The European Union has granted a total of 53 licenses under its MiCA (Markets in Crypto-Assets) regulatory framework, marking a major step toward harmonized crypto oversight across the region.
This includes 14 authorized e-money token (EMT) issuers and 39 MiCA-licensed crypto-asset service providers (CASPs).
The 14 EMT issuers originate from seven EU member states and are collectively issuing 20 fiat-backed stablecoins: 12 pegged to the euro, 7 to the U.S. dollar, and 1 to the Czech koruna. Leading names include Circle, Société Générale – Forge, Membrane Finance, and Crypto.com. These approvals aim to standardize stablecoin compliance under MiCA and expand consumer trust in digital euro and dollar equivalents.
Meanwhile, 39 CASPs have secured full MiCA licenses, allowing them to operate across the entire European Economic Area (EEA). Countries like Germany (12 firms), the Netherlands (11), and Malta (5) dominate the approvals. The list includes a blend of traditional financial institutions (e.g., BBVA, Clearstream), fintech platforms (eToro, N26), and major crypto exchanges (Coinbase, Kraken, Bitstamp, OKX).
Despite the progress, the MiCA rollout has revealed regulatory blind spots. No asset-referenced token (ART) issuers have been approved, indicating tepid market interest in non-fiat-backed assets. About 30 whitepapers have been filed under MiCA Title II for major assets like BTC and ETH, reflecting increasing institutional alignment with crypto regulation.

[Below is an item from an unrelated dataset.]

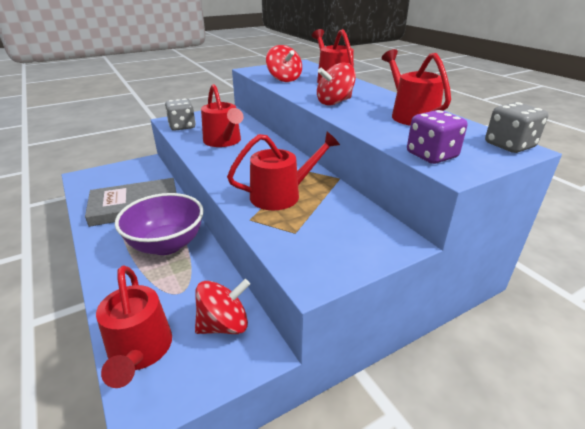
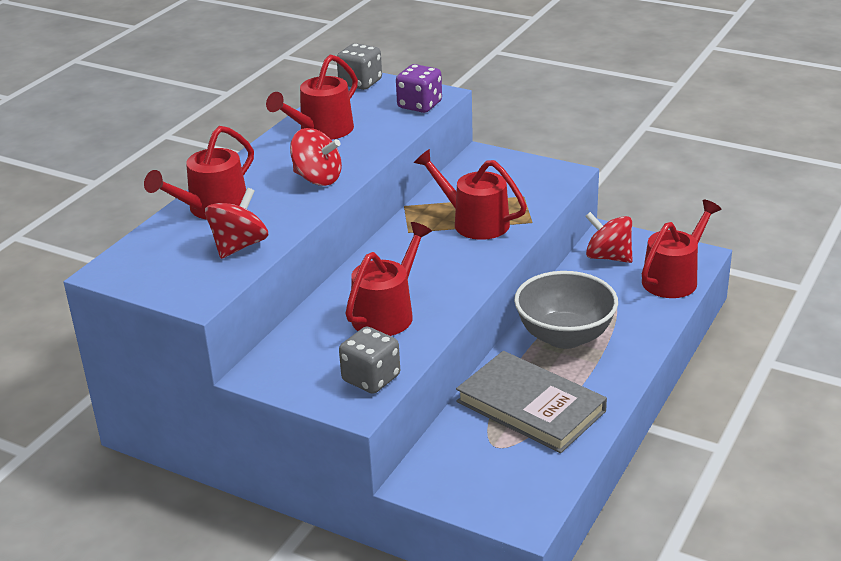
camera: 120 degrees left, 0 degrees up
purple bowl [115,193,204,255] -> grey bowl [514,271,618,349]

At the same time, over 35 firms are flagged as non-compliant—many by Italy’s CONSOB. Transition periods have ended in multiple jurisdictions, including Finland, Poland, and the Netherlands, where the Dutch AFM is leading license issuance. With MiCA enforcement underway, firms are racing to gain approval and passport their services across 30 EEA states.